Charles Zigmund, Katonah, NY, USA
If you get enough responses to your doubt to keep a tally, count me among those who knew the tale, exactly as reported in the second sentence of the review: at a convent boarding school, 1940's.
BG Thorpe
Blue Hill, Maine
BG Thorpe, Blue Hill, Maine
I have always said that Socrates was an old fraud with a crazy press agent who had been convinced that the hemlock was really going to be blowfish toxin and after he seemed to rise from the dead would be proclaimed a god, thus making his execution not merely justified, but one of the greatest practical jokes in history, as evidenced by the famous painting of the executioner handing him the cup while hiding his face so Socrates could not see him laughin.
Now if only Plato had been given a dose of it at the same time...

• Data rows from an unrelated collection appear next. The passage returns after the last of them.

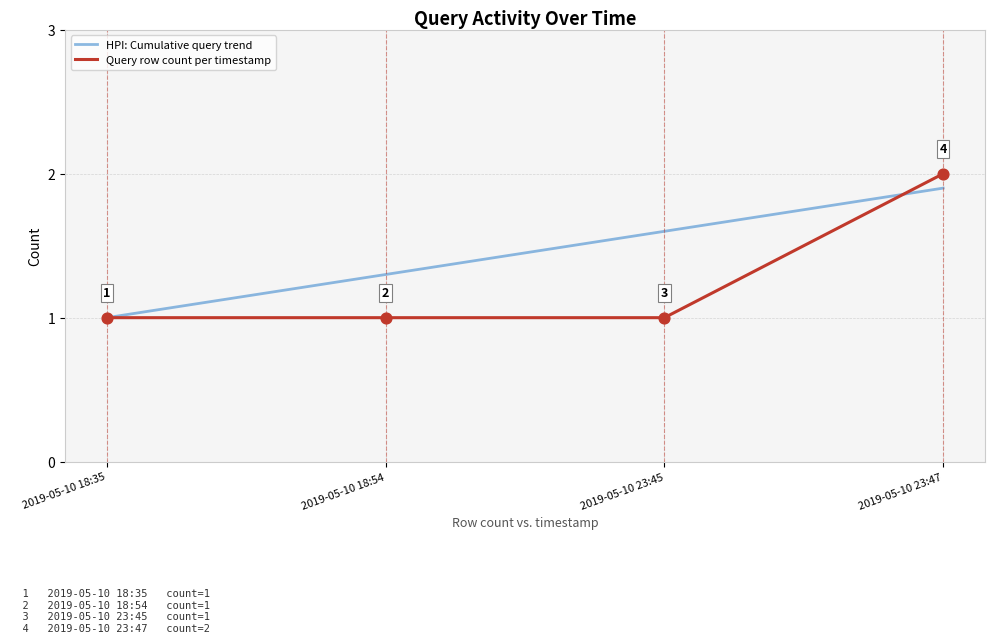

Which series has the largest total across all categories?

HPI: Cumulative query trend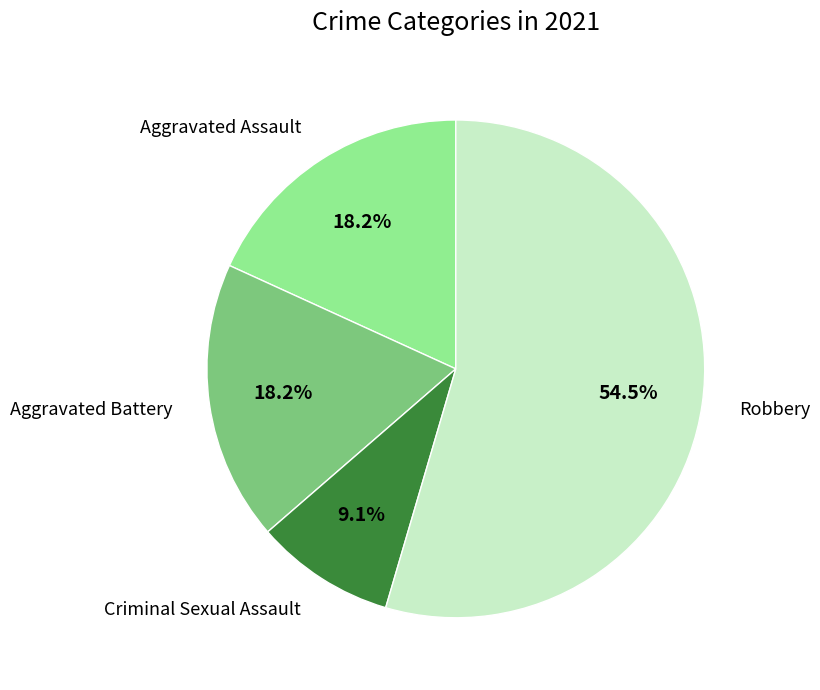

Which category has the biggest portion of the pie?

Robbery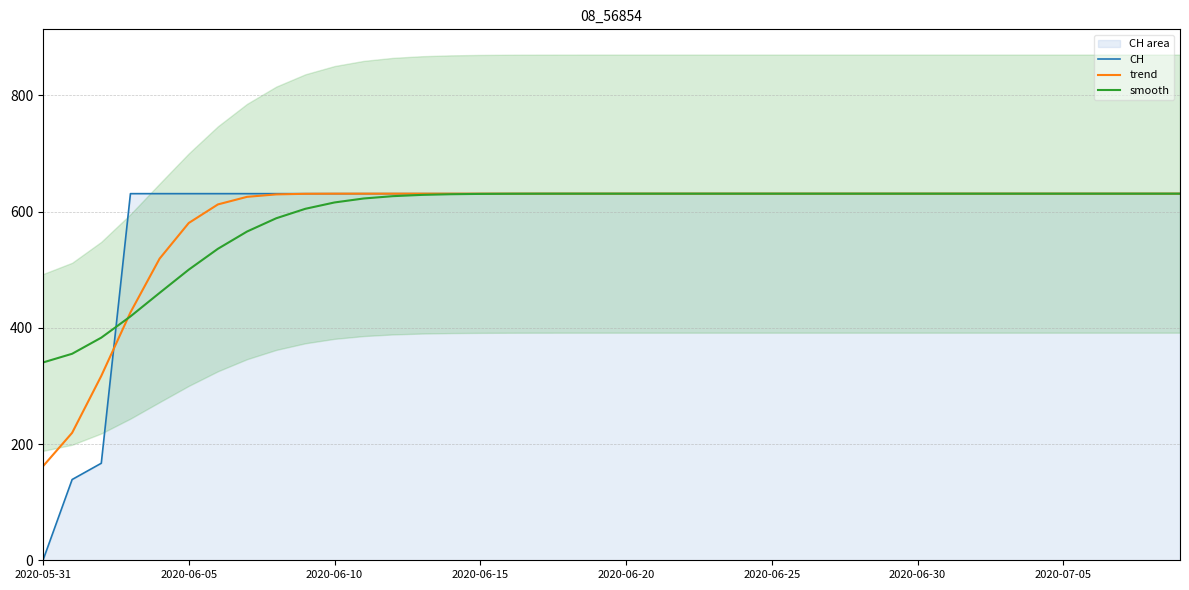

What are all the series names shown in the legend?

CH, trend, smooth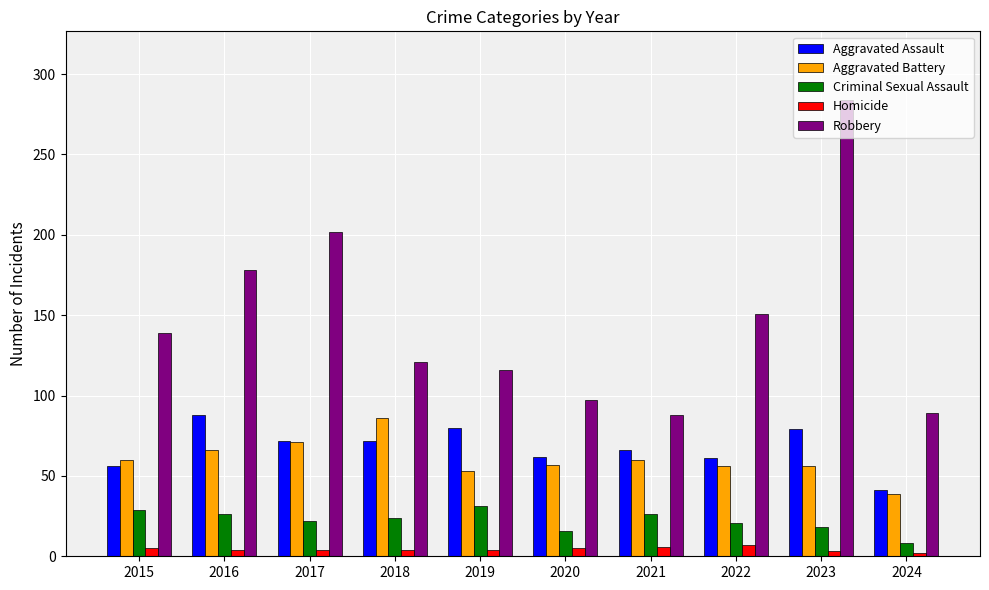

What is the minimum value for Criminal Sexual Assault?

8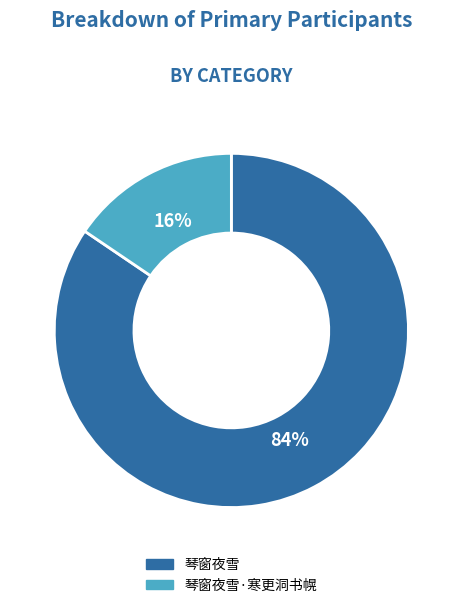

What percentage is the 琴窗夜雪 slice, to the nearest percent?

84%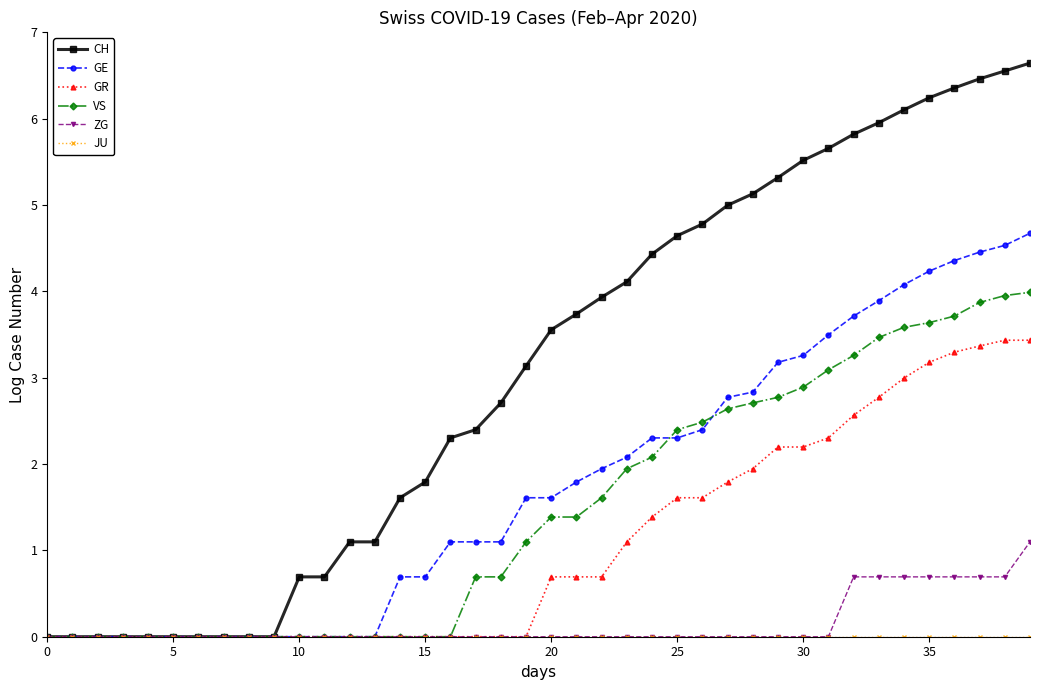

What is the highest value of the VS series?

4.0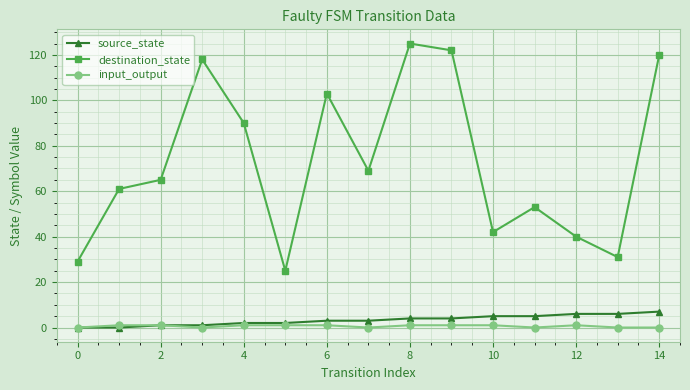

True or false: source_state and destination_state cross at least once.

False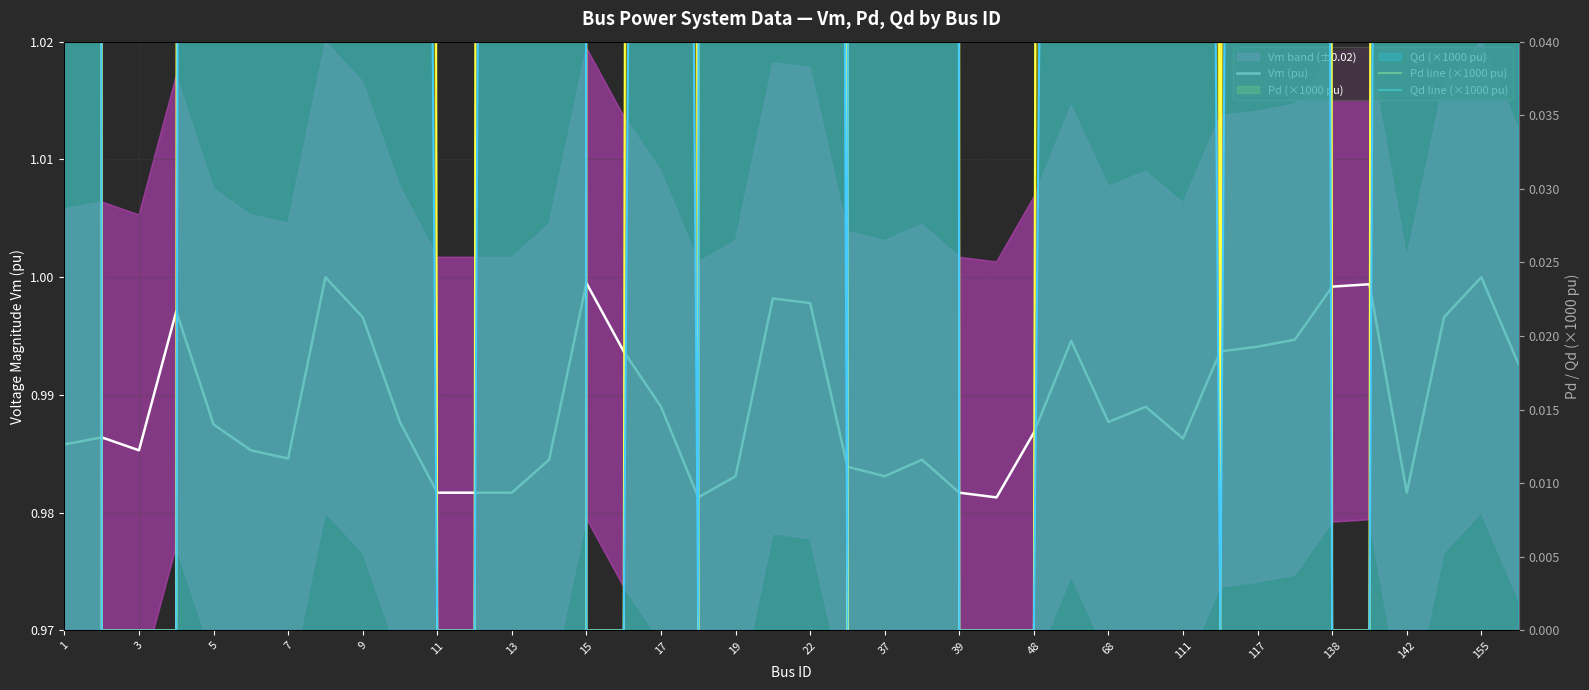

What is the sum of all Vm (pu) values?

39.6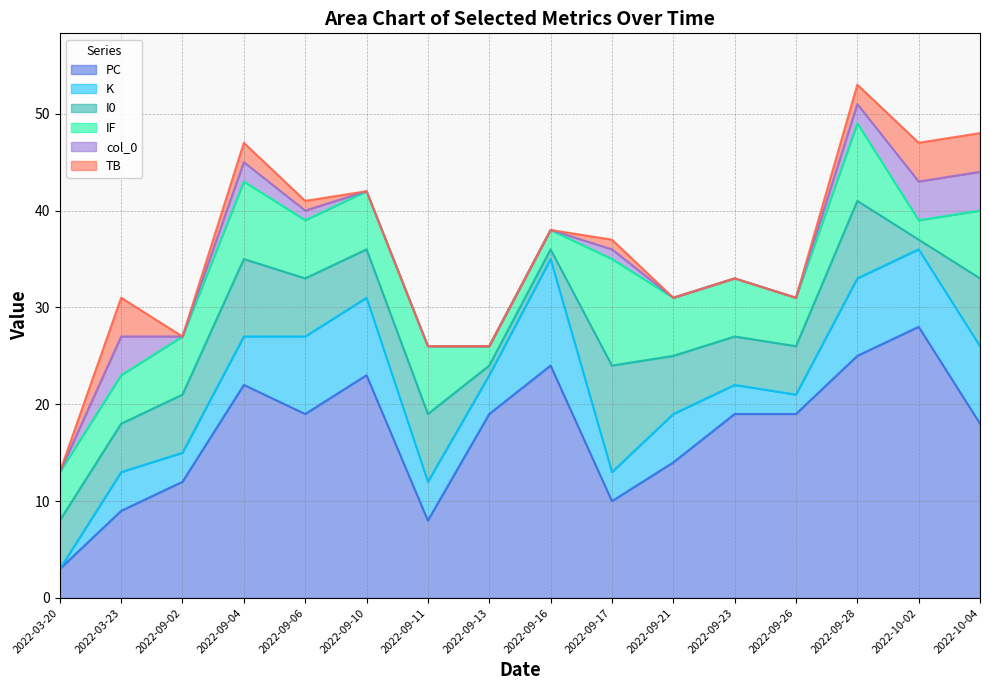

Which label corresponds to the smallest value in the chart?

2022-03-20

Charles Cosimano, Waukesha, USA
Martha Nussbaum makes the point that The Clouds might be an accurate portrait of Socrates' philosophy in her excellent article "Aristophanes and Socrates on Learning Practical Wisdom." Yale Classical Studies (1980), 26:43-87.
Tom Maxwell, Venice, CA
I haven't read the book, so I'm guessing here, but I might buy it just to see if the improbable claim can be justified that the Clouds can provide an excellent introduction to the philosophy of Socrates. It sounds as likely as that the Frogs could be the ideal introduction to the plays of Aeschylus and Euripides. Aristophanes may well have had serious points to make in those plays, but they are comedies and so no one in their right mind would take them at face value. Aristophanes isn't really presenting Socrates as a fraudulent word-chopper in the Clouds.
Also, I doubt whether there was ever a time when all, or even the majority of school children (even if we limit it to British ones) knew the tale of the death of Socrates.